Goal of the exercise: Sift the material for lines containing "Huasca", and return them.

Record excerpts:
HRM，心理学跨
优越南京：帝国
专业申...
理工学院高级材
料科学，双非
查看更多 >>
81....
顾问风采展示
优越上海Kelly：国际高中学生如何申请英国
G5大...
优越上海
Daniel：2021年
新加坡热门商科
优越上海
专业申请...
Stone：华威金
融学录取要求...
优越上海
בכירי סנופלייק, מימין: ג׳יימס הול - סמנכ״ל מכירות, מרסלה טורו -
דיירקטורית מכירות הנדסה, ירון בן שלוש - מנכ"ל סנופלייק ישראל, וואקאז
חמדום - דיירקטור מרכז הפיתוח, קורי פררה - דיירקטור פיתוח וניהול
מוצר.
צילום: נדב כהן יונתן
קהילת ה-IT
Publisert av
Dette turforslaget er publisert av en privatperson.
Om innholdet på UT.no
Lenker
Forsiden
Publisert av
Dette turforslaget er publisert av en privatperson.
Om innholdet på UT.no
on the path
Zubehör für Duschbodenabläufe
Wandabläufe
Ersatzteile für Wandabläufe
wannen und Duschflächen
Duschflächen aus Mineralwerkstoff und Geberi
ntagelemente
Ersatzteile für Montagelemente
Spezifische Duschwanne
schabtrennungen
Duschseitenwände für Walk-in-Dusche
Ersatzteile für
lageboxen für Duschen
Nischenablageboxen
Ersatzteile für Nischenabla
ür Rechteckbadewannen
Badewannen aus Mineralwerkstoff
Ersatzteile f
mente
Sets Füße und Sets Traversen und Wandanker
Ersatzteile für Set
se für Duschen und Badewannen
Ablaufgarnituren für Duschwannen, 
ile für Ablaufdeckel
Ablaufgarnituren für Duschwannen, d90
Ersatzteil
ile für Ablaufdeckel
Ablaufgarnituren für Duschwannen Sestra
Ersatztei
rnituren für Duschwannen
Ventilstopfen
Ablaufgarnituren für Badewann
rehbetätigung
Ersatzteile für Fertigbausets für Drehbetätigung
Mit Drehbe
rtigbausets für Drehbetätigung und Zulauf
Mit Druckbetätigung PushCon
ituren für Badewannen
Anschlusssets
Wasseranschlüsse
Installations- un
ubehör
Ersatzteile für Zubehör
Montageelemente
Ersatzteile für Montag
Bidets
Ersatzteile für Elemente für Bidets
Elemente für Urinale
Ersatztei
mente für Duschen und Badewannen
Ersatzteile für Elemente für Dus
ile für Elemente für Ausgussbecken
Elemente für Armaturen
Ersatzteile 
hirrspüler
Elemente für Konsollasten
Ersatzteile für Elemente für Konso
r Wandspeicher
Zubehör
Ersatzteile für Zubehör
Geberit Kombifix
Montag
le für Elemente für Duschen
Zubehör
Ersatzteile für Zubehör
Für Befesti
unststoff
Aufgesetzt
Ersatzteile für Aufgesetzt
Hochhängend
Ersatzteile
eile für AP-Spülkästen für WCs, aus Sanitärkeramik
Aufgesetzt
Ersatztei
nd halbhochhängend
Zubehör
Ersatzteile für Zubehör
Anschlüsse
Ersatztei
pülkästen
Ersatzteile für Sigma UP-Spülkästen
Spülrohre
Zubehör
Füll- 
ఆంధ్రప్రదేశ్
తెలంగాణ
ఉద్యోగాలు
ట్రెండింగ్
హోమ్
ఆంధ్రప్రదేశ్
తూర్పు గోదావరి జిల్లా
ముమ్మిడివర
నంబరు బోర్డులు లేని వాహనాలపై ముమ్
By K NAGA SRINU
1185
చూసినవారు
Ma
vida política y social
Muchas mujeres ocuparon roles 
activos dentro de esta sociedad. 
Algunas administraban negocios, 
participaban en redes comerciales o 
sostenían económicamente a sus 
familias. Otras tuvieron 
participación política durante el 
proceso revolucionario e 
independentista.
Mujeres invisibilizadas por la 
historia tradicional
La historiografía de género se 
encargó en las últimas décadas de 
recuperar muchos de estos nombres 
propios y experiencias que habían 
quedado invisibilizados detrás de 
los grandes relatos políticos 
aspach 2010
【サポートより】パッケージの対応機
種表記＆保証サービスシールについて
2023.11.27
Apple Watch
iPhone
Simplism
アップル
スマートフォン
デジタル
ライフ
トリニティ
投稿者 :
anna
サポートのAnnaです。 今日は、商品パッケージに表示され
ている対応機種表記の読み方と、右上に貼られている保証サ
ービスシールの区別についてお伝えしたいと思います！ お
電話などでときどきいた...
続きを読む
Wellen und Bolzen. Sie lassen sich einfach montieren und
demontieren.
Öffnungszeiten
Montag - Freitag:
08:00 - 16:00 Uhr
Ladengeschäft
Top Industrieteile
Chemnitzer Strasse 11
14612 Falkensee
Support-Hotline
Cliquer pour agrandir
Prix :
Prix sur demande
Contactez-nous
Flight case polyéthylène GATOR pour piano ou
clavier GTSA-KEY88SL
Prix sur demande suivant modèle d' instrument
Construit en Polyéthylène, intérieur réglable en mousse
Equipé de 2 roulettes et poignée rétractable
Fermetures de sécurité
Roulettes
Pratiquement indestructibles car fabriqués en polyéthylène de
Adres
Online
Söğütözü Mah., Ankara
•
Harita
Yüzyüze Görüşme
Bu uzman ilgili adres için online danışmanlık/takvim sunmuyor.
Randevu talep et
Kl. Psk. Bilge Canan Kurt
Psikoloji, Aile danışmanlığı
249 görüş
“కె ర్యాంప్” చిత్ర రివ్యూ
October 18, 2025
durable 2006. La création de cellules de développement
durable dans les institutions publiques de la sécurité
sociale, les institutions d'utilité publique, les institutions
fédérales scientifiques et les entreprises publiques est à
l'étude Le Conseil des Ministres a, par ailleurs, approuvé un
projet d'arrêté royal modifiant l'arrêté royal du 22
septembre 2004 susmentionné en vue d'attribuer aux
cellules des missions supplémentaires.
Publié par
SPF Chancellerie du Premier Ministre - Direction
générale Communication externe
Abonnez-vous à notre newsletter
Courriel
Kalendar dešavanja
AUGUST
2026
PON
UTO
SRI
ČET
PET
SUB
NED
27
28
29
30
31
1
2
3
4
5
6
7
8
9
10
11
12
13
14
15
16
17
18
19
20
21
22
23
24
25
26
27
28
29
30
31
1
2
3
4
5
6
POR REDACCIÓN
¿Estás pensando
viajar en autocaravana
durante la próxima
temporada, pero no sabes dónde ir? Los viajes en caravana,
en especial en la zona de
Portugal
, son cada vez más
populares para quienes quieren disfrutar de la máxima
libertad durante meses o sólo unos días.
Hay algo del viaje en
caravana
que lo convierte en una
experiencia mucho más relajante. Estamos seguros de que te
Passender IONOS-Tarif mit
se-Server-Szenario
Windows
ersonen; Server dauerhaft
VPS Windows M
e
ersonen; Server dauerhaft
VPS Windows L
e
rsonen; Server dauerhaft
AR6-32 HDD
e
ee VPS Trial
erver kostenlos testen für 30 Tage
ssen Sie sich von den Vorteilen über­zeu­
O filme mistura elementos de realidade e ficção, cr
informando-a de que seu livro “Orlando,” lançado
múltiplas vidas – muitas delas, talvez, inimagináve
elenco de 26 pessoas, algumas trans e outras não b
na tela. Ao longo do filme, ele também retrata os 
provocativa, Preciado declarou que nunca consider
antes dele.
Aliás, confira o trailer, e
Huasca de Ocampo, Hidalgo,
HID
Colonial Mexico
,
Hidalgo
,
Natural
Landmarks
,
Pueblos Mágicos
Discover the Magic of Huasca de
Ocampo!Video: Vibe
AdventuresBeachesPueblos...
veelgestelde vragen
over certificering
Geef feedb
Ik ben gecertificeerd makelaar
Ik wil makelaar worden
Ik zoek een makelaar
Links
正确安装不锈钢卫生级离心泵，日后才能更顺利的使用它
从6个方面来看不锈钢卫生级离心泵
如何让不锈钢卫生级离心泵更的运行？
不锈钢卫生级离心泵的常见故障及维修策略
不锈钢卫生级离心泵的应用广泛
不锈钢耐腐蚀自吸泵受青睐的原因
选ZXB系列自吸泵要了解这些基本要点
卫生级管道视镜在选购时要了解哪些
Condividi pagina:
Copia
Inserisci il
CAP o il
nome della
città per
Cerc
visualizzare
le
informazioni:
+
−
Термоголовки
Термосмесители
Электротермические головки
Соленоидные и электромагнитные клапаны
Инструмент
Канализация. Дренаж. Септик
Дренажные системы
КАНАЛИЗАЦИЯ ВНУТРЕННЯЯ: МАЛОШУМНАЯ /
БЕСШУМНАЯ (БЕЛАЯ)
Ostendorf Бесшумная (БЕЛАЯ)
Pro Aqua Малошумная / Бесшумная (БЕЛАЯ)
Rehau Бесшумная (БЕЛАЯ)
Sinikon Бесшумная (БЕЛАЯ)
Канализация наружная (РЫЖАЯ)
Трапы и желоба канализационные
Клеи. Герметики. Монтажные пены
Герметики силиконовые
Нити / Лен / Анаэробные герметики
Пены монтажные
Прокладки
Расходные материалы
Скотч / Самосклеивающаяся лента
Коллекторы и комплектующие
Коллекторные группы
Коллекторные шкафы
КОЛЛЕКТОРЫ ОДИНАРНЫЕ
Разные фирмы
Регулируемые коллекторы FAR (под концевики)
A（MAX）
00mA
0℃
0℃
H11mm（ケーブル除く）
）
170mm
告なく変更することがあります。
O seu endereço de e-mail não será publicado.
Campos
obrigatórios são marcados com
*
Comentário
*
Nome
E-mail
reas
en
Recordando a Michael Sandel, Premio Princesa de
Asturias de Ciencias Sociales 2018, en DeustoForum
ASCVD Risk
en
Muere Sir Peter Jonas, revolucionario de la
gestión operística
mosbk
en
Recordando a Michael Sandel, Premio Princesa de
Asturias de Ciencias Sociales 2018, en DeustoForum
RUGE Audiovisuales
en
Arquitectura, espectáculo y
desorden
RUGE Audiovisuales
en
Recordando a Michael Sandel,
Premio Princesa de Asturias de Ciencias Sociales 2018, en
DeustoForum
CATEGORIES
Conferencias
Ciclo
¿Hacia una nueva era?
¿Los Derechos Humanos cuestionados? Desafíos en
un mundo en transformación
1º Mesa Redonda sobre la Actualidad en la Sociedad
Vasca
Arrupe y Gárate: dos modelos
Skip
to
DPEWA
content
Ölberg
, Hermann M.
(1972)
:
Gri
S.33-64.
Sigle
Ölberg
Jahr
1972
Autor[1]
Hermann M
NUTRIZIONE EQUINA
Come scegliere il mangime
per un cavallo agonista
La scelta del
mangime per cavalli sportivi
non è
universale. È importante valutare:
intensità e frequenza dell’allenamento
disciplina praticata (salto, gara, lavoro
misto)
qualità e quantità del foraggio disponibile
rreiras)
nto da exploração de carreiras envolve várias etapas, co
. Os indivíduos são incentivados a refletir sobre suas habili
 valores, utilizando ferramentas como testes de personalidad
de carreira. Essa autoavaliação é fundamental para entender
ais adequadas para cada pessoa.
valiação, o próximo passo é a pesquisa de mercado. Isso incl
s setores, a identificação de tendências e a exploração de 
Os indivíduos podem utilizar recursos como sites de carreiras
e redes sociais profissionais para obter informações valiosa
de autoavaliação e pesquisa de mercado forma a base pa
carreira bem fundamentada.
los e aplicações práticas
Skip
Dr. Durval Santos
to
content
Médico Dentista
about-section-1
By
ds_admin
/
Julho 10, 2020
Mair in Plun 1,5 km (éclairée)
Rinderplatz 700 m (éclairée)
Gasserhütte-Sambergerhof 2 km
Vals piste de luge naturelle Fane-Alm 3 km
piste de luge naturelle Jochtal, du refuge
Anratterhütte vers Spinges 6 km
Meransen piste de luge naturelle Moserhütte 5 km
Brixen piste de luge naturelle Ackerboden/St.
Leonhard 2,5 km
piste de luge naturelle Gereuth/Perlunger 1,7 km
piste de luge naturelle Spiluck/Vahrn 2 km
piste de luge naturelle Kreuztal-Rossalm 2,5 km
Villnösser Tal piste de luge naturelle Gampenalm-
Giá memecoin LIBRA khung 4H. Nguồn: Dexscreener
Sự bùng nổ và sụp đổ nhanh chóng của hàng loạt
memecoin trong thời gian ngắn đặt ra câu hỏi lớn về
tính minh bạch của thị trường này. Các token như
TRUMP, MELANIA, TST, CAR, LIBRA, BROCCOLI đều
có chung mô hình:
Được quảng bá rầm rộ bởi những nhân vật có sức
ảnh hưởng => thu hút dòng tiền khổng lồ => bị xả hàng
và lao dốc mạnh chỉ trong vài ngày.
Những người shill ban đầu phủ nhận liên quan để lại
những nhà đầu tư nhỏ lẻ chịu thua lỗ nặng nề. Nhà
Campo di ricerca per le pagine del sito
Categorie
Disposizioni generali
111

Written solution:
Huasca de Ocampo, Hidalgo,
Discover the Magic of Huasca de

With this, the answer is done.